La caccia a Bin Laden è stata una guerra, la ri­sposta americana a un fanta­sma funesto, a un nemico om­bra, a qualcosa che a lungo sem­brava non avere corpo, carne, ma era solo un video, una voce, una minaccia invisibile. La sua morte non è la soluzione, ma è la fine di un pezzo di guerra. L’America l’ha vinta, ma dopo una guerra i nemici, gli sconfitti, non si processano. O si perdonano o si ammazza­no. Obama non avrebbe avuto la forza per perdonare l’antiameri­ca. Nessuno l’avrebbe avuta.Po­teva portarlo davanti a un giudi­ce e aspettare un verdetto già scritto: giustiziatelo. La morte di Bin Laden scaccia via quelle scene di ipocrita giu­stizia, i processi alla storia dei tri­bunali internazionali, le Norim­berga nate per somministrare un analgesico alla coscienza o per dare una ragione morale al­la guerra.

No, questa volta non vedremo un Saddam Hussein camminare sul ponte dei sospi­ri, guardare la forca che oscilla su un catafalco di legno, la sua barba da misero uomo, le sue colpe lavate con il sangue del co­dice penale, il cappuccio nero in testa per non incrociare lo sguardo di chi un giorno era sta­to fin troppo potente e la fine con le gambe a penzoloni. Non vedremo questo, rasserenando­ci: ecco come muore un dittato­re. Ecco la fine del nemico nel nome della legge. È un’altra delle illusioni del Novecento. È il tentativo di ri­spondere alla domanda: cosa fa­re dei nemici sconfitti? Cesare al­cuni li perdonava, guardò la te­sta mozzata di Pompeo e chiuse gli occhi per l’orrore, fu irritato dal suicidio di Catone, ma Ver­cingetorige lo portò come tro­feo per il suo trionfo a Roma e poi lo fece strozzare nel carcere Mamertino. Ai re sconfitti si ta­gliavano le teste. Le guerre civili finivano con la ghigliottina. Na­pol­eone si consumò a Sant’Ele­na e se davvero lo avvelenarono fu per lui un gesto di pietà. Hitler ci pensò da solo e tutti si tolsero il pensiero.

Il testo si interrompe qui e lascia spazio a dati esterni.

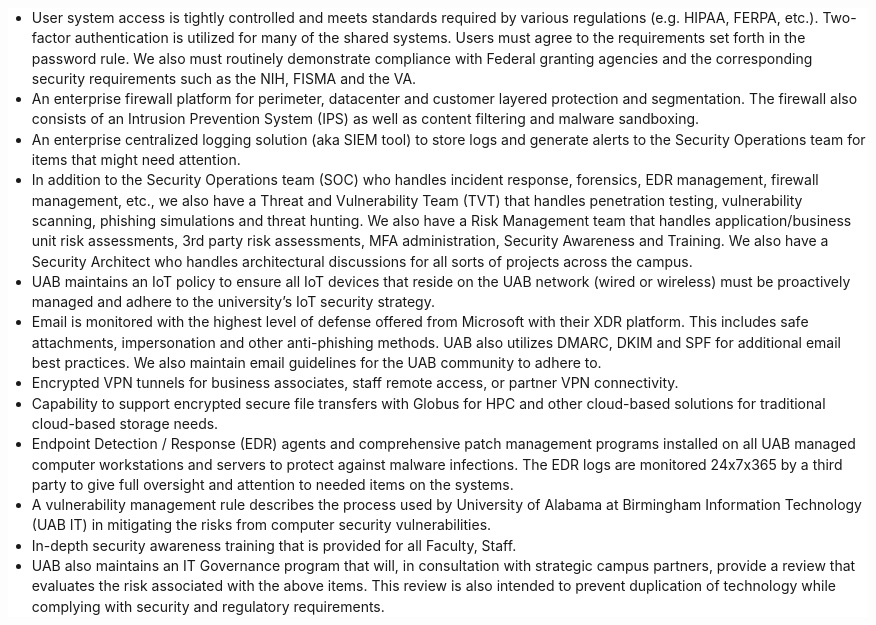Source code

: - User system access is tightly controlled and meets standards required by various regulations (e.g. HIPAA, FERPA, etc.). Two-factor authentication is utilized for many of the shared systems. Users must agree to the requirements set forth in the password rule. We also must routinely demonstrate compliance with Federal granting agencies and the corresponding security requirements such as the NIH, FISMA and the VA.
- An enterprise firewall platform for perimeter, datacenter and customer layered protection and segmentation.  The firewall also consists of an Intrusion Prevention System (IPS) as well as content filtering and malware sandboxing.
- An enterprise centralized logging solution (aka SIEM tool) to store logs and generate alerts to the Security Operations team for items that might need attention.
- In addition to the Security Operations team (SOC) who handles incident response, forensics, EDR management, firewall management, etc., we also have a Threat and Vulnerability Team (TVT) that handles penetration testing, vulnerability scanning, phishing simulations and threat hunting.  We also have a Risk Management team that handles application/business unit risk assessments, 3rd party risk assessments, MFA administration, Security Awareness and Training.  We also have a Security Architect who handles architectural discussions for all sorts of projects across the campus.
- UAB maintains an IoT policy to ensure all IoT devices that reside on the UAB network (wired or wireless) must be proactively managed and adhere to the university’s IoT security strategy.
- Email is monitored with the highest level of defense offered from Microsoft with their XDR platform.  This includes safe attachments, impersonation and other anti-phishing methods.  UAB also utilizes DMARC, DKIM and SPF for additional email best practices.  We also maintain email guidelines for the UAB community to adhere to.
- Encrypted VPN tunnels for business associates, staff remote access, or partner VPN connectivity.
- Capability to support encrypted secure file transfers with Globus for HPC and other cloud-based solutions for traditional cloud-based storage needs.
- Endpoint Detection / Response (EDR) agents and comprehensive patch management programs installed on all UAB managed computer workstations and servers to protect against malware infections.  The EDR logs are monitored 24x7x365 by a third party to give full oversight and attention to needed items on the systems.
- A vulnerability management rule describes the process used by University of Alabama at Birmingham Information Technology (UAB IT) in mitigating the risks from computer security vulnerabilities.
- In-depth security awareness training that is provided for all Faculty, Staff.
- UAB also maintains an IT Governance program that will, in consultation with strategic campus partners, provide a review that evaluates the risk associated with the above items.  This review is also intended to prevent duplication of technology while complying with security and regulatory requirements.
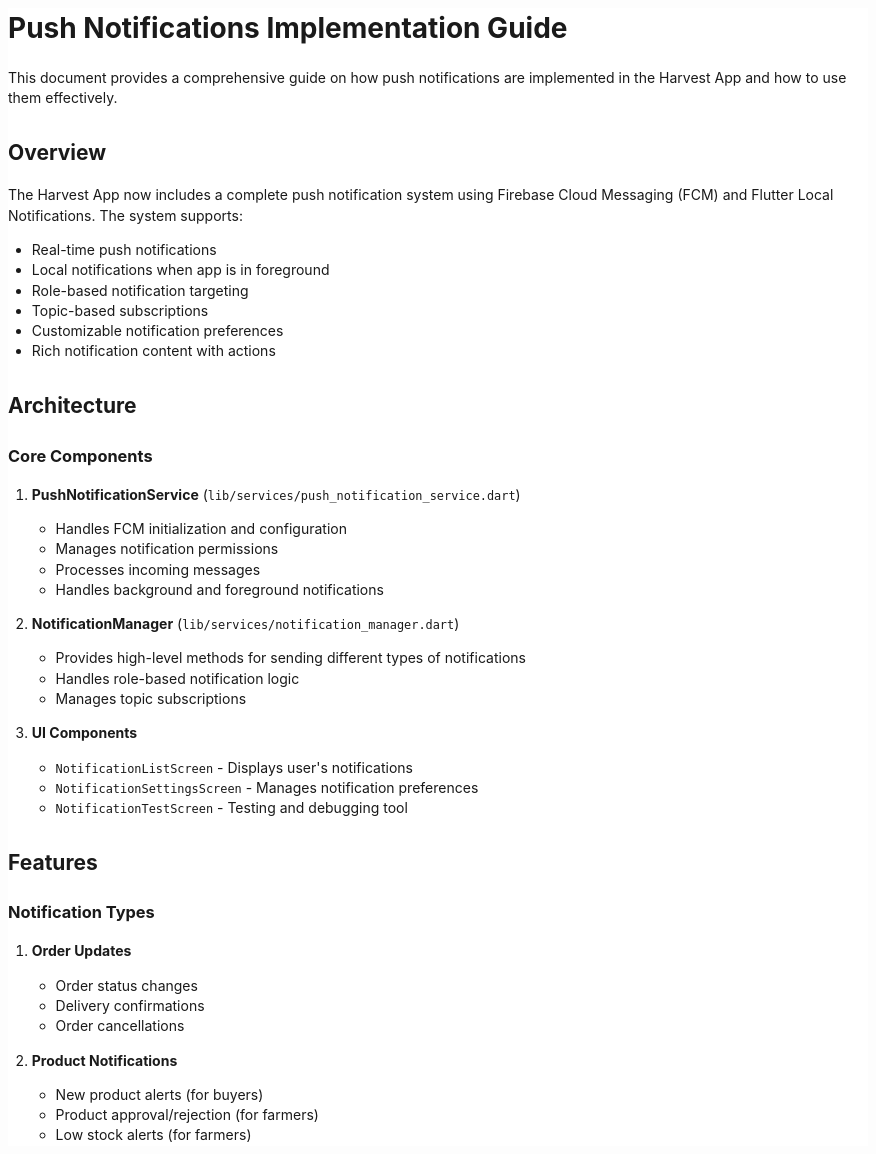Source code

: # Push Notifications Implementation Guide

This document provides a comprehensive guide on how push notifications are implemented in the Harvest App and how to use them effectively.

## Overview

The Harvest App now includes a complete push notification system using Firebase Cloud Messaging (FCM) and Flutter Local Notifications. The system supports:

- Real-time push notifications
- Local notifications when app is in foreground
- Role-based notification targeting
- Topic-based subscriptions
- Customizable notification preferences
- Rich notification content with actions

## Architecture

### Core Components

1. **PushNotificationService** (`lib/services/push_notification_service.dart`)
   - Handles FCM initialization and configuration
   - Manages notification permissions
   - Processes incoming messages
   - Handles background and foreground notifications

2. **NotificationManager** (`lib/services/notification_manager.dart`)
   - Provides high-level methods for sending different types of notifications
   - Handles role-based notification logic
   - Manages topic subscriptions

3. **UI Components**
   - `NotificationListScreen` - Displays user's notifications
   - `NotificationSettingsScreen` - Manages notification preferences
   - `NotificationTestScreen` - Testing and debugging tool

## Features

### Notification Types

1. **Order Updates**
   - Order status changes
   - Delivery confirmations
   - Order cancellations

2. **Product Notifications**
   - New product alerts (for buyers)
   - Product approval/rejection (for farmers)
   - Low stock alerts (for farmers)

La fine di Mussolini fu macabra e grottesca. Cattu­rarlo vivo, vestito da tedesco, fu il peggio che poteva capitare. La soluzione di un processo parti­giano in fretta e furia, sul posto, non aveva neppure la parvenza del diritto. L’immagine finale è piazzale Loreto, è un corpo mor­to che dondola accanto alle gambe fredde e nude dell’aman­te. La fucilazione della famiglia Ceausescu fu repentina, il pro­cesso comunque inutile. La Cia ha strappato la faccia di Osama con la scritta wanted. Questa guerra è finita. Ce ne sa­ranno altre. Quei quattordici mi­nuti non sprecano parole.

Nes­suna giuria dirà: guai ai vinti.